Key results We added 21 new studies in this update and we removed 23 studies that
no longer met our inclusion criteria, resulting in 44 randomized controlled trials
(randomized controlled trials, where participants are assigned randomly to either
one treatment or a different treatment or no treatment, provide the most reliable
evidence) with a total of 4697 participants (average child age = 11 years). The length
of the studies ranged from one day to 24 months. Studies included children with asthma
(4), cancer (7), chronic pain (recurrent or persistent pain for more than three months,
including two studies of children with inflammatory bowel disease (15)), diabetes
(15), skin diseases (1), and traumatic brain injury (3); one study included children
with eczema and children with asthma. Therapy types included CBT (21), family therapy
(4), motivational interviewing (3), multisystemic therapy (4), and PST (12). Funding
sources included federal and local governments, hospitals, universities, and foundations.

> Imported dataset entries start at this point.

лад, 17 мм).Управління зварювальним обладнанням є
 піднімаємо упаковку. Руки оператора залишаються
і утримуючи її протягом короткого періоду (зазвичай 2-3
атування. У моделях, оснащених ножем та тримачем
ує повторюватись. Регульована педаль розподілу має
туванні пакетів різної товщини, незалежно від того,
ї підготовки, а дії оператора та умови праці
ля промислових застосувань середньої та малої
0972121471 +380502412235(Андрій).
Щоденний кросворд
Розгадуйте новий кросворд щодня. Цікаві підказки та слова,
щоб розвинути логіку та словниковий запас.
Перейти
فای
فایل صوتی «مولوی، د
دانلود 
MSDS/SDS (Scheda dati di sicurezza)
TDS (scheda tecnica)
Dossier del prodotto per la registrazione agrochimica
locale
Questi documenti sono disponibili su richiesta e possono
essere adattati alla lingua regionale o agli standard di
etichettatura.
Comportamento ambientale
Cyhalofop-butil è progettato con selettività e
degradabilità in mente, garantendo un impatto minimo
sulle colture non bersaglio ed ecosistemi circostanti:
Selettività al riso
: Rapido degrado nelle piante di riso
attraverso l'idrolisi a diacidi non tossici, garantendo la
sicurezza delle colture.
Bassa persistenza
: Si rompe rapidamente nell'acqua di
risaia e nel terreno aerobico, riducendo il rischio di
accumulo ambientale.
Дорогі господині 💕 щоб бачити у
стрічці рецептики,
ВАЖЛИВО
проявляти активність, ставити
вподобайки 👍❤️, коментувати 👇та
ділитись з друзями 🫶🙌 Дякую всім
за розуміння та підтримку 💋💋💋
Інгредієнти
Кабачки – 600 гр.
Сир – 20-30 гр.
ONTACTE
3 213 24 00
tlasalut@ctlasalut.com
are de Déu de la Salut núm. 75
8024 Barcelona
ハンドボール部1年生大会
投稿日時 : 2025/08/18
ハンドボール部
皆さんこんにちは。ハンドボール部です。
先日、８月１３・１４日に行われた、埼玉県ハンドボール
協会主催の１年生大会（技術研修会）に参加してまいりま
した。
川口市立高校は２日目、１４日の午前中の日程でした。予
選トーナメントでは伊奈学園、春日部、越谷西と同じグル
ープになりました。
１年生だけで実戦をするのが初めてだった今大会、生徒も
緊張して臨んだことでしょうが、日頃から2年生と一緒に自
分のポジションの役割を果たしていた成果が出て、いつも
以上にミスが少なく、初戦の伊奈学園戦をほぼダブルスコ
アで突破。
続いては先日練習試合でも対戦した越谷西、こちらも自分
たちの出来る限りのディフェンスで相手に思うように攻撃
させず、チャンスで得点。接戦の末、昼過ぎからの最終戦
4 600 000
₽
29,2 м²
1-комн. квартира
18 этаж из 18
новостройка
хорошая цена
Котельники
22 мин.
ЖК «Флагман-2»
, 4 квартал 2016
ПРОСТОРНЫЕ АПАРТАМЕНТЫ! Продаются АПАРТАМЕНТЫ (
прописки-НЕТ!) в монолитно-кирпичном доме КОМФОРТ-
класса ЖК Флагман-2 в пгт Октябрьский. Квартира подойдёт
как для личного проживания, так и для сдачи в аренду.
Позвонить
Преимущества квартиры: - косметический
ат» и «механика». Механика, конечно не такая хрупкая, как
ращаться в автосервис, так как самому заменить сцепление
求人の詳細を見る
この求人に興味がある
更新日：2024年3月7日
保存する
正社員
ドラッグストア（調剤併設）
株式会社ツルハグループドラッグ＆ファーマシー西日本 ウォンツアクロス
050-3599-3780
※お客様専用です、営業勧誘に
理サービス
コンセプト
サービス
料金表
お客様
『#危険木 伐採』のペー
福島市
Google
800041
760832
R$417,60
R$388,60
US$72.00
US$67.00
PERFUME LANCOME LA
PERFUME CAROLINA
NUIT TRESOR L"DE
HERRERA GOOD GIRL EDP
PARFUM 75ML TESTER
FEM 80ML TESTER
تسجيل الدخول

We found that parenting behavior improved in studies of children with cancer, chronic
pain, diabetes, and traumatic brain injury immediately after treatment, which continued
long‐term for parents of children with cancer and chronic pain. Parent mental health
improved in studies of children with cancer and chronic pain immediately after treatment,
which continued long‐term. Parent mental health did not improve in studies of children
with diabetes. We found that CBT and PST improved parenting behavior immediately after
treatment, which continued long‐term. PST also improved parent mental health immediately
after treatment and long‐term, but CBT did not. We could not evaluate whether the
other types of psychological therapy were beneficial for parents due to insufficient
data. We found that these treatment effects were generally small. We found that most
studies (32 studies) did not report on whether side effects occurred. In the few studies
that did, none of the participants experienced side effects from psychological therapy.
Quality of evidence We rated the quality of the evidence from studies using four levels:
very low, low, moderate, or high. Very low‐quality evidence means that we are very
uncertain about the results. High‐quality evidence means that we are very confident
in the results. There were not enough data to answer some parts of our review questions.
There was sufficient evidence (low to moderate quality) to reach some conclusions
about the effects of psychological therapy for parents of children with cancer and
chronic pain and the effects of CBT and PST.